[Dataset entries]
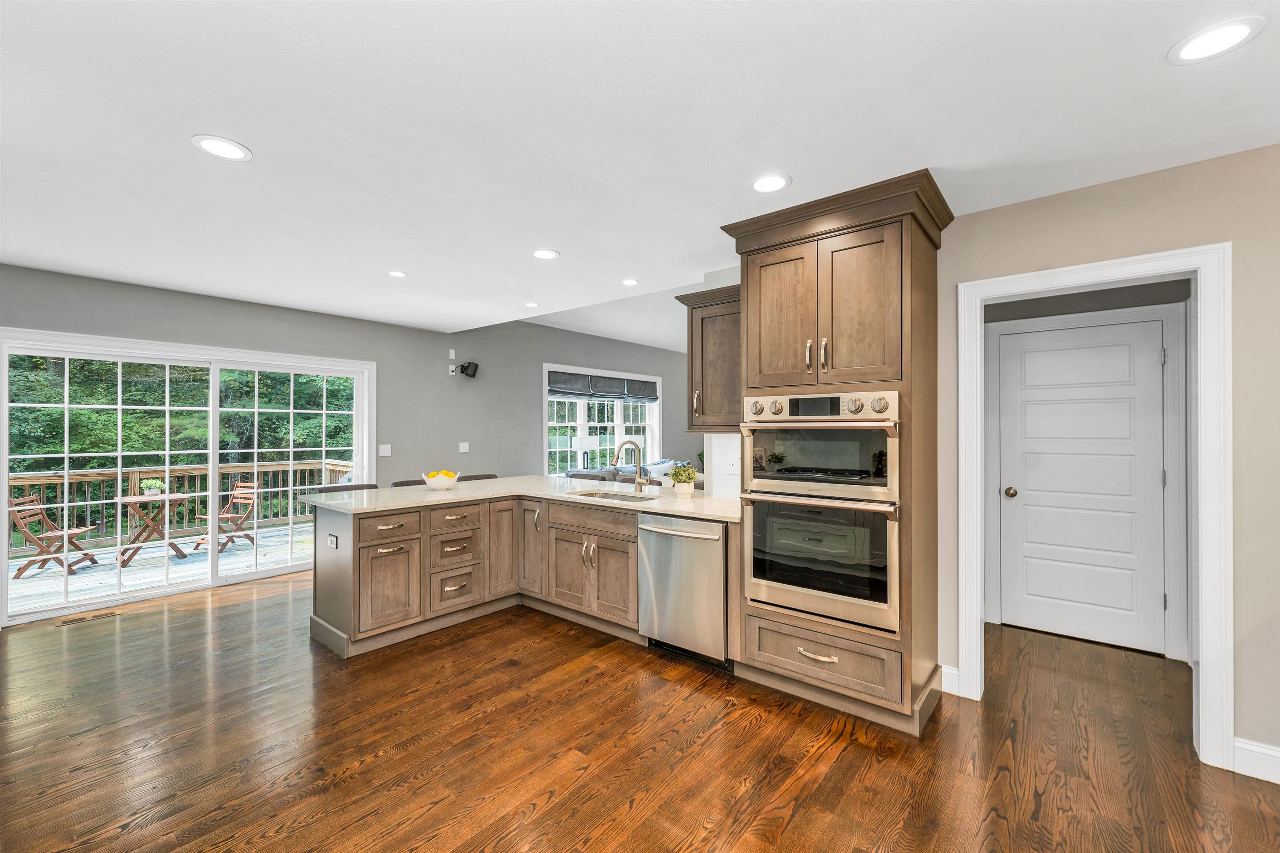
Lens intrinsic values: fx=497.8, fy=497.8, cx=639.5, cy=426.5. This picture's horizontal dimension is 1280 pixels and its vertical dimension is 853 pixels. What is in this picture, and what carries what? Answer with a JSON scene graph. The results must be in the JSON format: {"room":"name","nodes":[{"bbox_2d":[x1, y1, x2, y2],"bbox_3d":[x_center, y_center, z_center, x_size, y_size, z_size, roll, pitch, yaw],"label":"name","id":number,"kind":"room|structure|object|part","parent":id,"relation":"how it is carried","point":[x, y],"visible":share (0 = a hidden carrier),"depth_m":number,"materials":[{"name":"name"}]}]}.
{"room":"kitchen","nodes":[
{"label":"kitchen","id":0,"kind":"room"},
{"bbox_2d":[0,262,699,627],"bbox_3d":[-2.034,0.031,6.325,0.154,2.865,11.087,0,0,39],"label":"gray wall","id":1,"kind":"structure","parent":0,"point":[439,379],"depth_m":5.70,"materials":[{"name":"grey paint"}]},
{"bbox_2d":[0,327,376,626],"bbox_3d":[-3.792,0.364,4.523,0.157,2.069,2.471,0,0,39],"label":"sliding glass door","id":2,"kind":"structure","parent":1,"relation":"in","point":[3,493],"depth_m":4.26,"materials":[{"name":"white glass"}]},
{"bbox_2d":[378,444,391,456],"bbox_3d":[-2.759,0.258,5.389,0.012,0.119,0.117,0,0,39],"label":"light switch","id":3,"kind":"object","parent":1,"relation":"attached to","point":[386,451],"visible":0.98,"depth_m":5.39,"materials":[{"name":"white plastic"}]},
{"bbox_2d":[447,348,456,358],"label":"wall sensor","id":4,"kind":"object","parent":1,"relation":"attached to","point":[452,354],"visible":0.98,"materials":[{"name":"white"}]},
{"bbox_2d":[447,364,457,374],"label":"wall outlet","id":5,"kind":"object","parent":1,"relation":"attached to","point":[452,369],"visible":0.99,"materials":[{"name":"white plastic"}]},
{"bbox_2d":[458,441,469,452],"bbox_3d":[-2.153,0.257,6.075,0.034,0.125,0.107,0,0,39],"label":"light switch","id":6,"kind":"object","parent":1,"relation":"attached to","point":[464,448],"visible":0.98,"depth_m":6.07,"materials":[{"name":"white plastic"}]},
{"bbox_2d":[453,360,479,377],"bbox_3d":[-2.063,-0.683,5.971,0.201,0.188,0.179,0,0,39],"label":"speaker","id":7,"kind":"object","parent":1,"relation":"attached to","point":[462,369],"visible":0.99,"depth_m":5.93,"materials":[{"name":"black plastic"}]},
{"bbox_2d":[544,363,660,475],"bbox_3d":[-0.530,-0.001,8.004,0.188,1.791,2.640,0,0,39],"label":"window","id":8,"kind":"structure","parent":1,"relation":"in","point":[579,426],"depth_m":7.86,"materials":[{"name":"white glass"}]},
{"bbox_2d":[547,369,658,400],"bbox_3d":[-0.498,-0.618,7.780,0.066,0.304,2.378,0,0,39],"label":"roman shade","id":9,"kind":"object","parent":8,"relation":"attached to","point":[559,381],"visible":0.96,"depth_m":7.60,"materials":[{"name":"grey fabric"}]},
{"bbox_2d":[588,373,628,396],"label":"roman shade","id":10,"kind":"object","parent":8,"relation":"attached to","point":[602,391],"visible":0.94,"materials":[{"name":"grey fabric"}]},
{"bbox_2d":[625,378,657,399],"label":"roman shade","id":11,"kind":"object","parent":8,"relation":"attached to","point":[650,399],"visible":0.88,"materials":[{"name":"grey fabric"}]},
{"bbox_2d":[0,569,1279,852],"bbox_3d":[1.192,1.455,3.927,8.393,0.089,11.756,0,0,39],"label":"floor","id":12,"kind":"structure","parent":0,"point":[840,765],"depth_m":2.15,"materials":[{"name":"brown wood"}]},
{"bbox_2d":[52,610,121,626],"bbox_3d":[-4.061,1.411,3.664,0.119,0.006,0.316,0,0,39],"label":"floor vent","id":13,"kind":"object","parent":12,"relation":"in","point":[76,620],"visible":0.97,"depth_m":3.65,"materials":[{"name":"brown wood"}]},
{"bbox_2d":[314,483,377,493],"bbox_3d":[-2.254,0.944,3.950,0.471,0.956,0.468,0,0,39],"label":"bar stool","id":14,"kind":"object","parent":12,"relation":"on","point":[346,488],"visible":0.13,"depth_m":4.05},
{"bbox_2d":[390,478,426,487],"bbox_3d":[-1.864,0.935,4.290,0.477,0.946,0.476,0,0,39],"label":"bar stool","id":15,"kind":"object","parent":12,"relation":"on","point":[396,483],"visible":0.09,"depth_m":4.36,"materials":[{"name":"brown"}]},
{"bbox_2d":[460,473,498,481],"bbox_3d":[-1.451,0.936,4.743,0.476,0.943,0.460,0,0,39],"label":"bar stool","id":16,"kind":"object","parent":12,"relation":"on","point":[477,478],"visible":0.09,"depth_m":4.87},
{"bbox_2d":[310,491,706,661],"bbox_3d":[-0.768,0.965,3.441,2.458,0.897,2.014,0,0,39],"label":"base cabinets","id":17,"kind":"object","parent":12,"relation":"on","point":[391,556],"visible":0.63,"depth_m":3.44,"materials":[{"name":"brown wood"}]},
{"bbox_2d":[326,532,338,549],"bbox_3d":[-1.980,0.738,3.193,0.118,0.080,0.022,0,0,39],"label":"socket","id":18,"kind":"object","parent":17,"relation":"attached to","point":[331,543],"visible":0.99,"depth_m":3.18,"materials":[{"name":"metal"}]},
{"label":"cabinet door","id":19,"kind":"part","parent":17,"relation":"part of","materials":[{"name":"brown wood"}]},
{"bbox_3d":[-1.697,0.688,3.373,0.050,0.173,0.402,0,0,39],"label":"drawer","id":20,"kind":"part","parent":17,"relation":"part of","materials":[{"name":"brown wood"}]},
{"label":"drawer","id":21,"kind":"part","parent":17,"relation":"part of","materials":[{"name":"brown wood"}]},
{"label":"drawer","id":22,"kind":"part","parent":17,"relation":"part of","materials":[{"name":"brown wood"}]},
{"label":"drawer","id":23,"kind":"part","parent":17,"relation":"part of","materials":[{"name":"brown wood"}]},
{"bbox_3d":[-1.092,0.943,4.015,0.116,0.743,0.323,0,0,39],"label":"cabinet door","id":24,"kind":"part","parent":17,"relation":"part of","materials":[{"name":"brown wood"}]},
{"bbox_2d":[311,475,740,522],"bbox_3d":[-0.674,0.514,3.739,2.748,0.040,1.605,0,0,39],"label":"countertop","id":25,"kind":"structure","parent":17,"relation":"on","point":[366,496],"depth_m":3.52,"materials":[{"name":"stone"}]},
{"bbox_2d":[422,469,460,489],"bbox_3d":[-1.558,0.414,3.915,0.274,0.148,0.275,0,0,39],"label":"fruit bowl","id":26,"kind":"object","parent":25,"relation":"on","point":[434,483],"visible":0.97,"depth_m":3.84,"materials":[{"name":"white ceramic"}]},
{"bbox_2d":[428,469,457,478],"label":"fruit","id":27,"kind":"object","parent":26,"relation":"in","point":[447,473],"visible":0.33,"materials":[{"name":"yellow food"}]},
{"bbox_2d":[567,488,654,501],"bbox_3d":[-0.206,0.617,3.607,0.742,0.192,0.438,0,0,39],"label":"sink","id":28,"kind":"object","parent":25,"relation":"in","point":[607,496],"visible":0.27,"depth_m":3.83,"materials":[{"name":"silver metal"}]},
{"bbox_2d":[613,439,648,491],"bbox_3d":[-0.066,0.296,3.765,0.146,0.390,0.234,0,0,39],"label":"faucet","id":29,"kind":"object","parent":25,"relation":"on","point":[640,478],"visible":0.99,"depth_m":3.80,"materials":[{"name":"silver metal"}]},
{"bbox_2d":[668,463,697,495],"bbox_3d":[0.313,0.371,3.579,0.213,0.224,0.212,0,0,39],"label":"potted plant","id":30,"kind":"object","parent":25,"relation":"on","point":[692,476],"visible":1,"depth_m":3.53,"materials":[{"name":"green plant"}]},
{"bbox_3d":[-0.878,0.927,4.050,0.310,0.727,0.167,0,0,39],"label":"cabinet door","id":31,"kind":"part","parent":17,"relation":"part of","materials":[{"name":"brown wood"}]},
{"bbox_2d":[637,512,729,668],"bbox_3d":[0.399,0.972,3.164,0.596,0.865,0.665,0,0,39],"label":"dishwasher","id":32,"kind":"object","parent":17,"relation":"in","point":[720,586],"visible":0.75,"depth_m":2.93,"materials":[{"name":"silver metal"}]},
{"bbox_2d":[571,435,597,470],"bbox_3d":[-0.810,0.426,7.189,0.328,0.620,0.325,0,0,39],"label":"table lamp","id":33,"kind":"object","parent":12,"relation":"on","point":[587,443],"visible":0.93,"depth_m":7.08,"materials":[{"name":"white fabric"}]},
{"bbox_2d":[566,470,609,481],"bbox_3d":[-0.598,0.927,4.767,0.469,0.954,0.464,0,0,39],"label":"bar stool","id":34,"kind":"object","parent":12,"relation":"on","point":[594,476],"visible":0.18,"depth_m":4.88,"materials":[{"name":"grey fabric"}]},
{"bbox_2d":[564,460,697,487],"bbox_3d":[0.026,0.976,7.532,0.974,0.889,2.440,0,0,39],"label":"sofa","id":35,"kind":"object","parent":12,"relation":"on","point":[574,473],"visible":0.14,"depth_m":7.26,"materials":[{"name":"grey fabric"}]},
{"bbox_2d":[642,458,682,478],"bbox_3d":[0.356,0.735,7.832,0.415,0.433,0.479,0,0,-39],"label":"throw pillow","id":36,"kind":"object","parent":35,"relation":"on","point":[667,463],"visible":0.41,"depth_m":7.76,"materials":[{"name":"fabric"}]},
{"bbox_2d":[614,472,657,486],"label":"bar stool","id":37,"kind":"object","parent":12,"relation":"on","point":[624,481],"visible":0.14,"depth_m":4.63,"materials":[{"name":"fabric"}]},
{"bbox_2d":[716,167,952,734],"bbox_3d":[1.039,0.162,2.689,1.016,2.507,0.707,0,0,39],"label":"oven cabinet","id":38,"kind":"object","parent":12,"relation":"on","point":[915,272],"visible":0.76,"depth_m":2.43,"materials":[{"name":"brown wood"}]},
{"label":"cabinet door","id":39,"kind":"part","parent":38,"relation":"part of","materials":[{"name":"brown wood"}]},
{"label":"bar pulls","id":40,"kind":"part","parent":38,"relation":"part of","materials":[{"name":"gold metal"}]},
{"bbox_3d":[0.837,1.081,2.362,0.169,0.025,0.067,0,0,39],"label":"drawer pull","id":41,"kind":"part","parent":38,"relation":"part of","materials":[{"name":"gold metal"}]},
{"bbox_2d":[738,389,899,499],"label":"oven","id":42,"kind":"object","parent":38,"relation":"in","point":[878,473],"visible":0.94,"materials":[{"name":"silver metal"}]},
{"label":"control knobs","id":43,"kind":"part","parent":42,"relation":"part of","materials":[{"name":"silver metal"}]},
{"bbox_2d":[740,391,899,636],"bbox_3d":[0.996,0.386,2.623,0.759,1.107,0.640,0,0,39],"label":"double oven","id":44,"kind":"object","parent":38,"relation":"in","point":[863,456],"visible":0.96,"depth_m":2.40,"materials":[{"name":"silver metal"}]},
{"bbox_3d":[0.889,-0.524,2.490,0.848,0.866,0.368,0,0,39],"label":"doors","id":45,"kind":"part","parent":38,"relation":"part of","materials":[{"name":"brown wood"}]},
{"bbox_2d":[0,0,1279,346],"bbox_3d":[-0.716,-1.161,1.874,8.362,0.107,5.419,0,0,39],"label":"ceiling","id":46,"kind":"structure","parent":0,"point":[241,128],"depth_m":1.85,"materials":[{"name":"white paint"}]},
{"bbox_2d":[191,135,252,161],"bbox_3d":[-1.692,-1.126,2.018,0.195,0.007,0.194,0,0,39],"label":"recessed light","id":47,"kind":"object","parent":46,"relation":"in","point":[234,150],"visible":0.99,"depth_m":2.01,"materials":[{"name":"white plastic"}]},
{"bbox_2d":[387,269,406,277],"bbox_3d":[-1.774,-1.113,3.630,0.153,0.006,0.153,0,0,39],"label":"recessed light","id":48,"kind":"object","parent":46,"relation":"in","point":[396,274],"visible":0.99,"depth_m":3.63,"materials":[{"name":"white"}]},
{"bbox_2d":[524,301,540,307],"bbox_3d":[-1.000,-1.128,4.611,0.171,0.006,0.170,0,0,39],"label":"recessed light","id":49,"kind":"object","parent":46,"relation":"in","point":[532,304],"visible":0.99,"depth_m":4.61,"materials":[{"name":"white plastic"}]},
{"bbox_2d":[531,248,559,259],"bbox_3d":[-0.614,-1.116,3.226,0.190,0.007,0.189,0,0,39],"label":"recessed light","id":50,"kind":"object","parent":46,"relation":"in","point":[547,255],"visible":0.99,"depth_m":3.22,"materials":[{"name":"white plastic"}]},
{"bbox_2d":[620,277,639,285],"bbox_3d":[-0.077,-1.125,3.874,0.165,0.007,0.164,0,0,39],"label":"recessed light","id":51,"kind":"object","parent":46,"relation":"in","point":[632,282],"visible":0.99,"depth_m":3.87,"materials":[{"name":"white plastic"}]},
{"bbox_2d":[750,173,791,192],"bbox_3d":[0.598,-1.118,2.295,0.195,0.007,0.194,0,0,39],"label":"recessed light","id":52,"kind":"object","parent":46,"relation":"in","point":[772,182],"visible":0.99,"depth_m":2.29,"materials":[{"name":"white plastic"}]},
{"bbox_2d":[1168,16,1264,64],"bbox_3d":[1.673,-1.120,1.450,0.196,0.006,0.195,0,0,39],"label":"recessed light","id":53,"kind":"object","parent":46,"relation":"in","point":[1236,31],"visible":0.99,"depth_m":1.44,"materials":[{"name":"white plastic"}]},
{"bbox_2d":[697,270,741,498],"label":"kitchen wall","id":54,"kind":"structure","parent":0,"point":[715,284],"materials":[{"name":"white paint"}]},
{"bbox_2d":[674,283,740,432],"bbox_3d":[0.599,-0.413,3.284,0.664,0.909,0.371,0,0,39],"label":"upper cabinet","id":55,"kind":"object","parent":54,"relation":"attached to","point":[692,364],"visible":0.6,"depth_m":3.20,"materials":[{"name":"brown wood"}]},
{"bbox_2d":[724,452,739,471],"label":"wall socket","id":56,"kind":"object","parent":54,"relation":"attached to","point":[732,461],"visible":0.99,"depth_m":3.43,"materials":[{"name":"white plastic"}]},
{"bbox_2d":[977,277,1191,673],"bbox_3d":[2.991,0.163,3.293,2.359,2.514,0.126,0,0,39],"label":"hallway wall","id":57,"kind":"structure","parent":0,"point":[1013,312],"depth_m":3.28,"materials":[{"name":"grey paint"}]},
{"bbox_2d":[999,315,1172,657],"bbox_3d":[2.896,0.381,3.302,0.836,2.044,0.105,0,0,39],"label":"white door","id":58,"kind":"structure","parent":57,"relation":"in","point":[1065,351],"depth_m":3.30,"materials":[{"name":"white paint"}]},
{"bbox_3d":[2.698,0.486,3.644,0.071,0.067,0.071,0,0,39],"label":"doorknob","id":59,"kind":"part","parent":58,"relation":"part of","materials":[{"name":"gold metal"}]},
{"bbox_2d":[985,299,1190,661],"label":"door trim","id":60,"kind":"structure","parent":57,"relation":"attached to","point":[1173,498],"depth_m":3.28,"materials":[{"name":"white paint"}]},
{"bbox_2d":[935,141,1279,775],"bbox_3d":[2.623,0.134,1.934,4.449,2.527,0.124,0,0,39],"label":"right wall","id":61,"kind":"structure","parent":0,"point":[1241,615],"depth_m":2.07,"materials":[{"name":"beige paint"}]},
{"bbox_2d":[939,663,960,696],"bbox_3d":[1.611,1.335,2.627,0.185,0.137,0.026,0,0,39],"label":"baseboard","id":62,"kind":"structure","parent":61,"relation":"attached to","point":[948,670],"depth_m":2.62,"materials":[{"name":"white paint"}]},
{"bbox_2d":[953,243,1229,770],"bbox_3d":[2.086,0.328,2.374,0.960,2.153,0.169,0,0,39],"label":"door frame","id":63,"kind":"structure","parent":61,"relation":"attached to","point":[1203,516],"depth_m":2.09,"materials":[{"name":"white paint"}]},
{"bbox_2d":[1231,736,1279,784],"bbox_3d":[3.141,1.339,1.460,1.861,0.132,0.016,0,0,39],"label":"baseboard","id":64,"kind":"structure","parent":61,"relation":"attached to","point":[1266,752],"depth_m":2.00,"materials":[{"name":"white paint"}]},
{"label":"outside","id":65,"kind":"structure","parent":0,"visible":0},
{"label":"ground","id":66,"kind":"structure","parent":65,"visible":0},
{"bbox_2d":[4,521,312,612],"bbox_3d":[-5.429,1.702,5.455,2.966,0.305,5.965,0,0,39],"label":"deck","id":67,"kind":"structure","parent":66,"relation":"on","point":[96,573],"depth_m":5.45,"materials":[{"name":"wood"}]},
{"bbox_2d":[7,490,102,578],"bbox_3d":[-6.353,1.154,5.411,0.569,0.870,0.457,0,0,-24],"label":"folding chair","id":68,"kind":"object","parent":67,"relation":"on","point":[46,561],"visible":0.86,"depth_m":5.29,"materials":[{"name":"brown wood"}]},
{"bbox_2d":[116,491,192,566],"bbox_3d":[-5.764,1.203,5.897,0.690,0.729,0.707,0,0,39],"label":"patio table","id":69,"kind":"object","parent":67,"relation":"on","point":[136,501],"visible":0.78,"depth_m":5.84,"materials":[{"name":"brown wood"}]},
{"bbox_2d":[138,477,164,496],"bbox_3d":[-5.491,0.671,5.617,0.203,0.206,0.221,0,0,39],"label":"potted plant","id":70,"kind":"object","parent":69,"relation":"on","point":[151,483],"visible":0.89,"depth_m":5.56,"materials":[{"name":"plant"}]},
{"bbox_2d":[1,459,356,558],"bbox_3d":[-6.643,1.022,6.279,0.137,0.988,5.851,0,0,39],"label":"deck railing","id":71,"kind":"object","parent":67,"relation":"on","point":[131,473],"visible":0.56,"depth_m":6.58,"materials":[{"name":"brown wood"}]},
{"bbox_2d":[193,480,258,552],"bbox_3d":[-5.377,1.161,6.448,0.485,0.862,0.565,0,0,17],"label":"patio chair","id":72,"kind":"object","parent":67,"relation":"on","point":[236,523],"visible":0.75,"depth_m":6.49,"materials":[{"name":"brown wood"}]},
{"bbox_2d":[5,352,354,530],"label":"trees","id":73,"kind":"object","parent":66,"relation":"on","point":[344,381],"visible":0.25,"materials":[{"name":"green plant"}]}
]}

Work to complete: Only lines with the word "silver" are wanted, so copy each one from the records.

Reply:
{"bbox_2d":[567,488,654,501],"bbox_3d":[-0.206,0.617,3.607,0.742,0.192,0.438,0,0,39],"label":"sink","id":28,"kind":"object","parent":25,"relation":"in","point":[607,496],"visible":0.27,"depth_m":3.83,"materials":[{"name":"silver metal"}]},
{"bbox_2d":[613,439,648,491],"bbox_3d":[-0.066,0.296,3.765,0.146,0.390,0.234,0,0,39],"label":"faucet","id":29,"kind":"object","parent":25,"relation":"on","point":[640,478],"visible":0.99,"depth_m":3.80,"materials":[{"name":"silver metal"}]},
{"bbox_2d":[637,512,729,668],"bbox_3d":[0.399,0.972,3.164,0.596,0.865,0.665,0,0,39],"label":"dishwasher","id":32,"kind":"object","parent":17,"relation":"in","point":[720,586],"visible":0.75,"depth_m":2.93,"materials":[{"name":"silver metal"}]},
{"bbox_2d":[738,389,899,499],"label":"oven","id":42,"kind":"object","parent":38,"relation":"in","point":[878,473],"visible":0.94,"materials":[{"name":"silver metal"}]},
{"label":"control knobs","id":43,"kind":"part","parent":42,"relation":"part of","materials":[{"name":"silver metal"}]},
{"bbox_2d":[740,391,899,636],"bbox_3d":[0.996,0.386,2.623,0.759,1.107,0.640,0,0,39],"label":"double oven","id":44,"kind":"object","parent":38,"relation":"in","point":[863,456],"visible":0.96,"depth_m":2.40,"materials":[{"name":"silver metal"}]},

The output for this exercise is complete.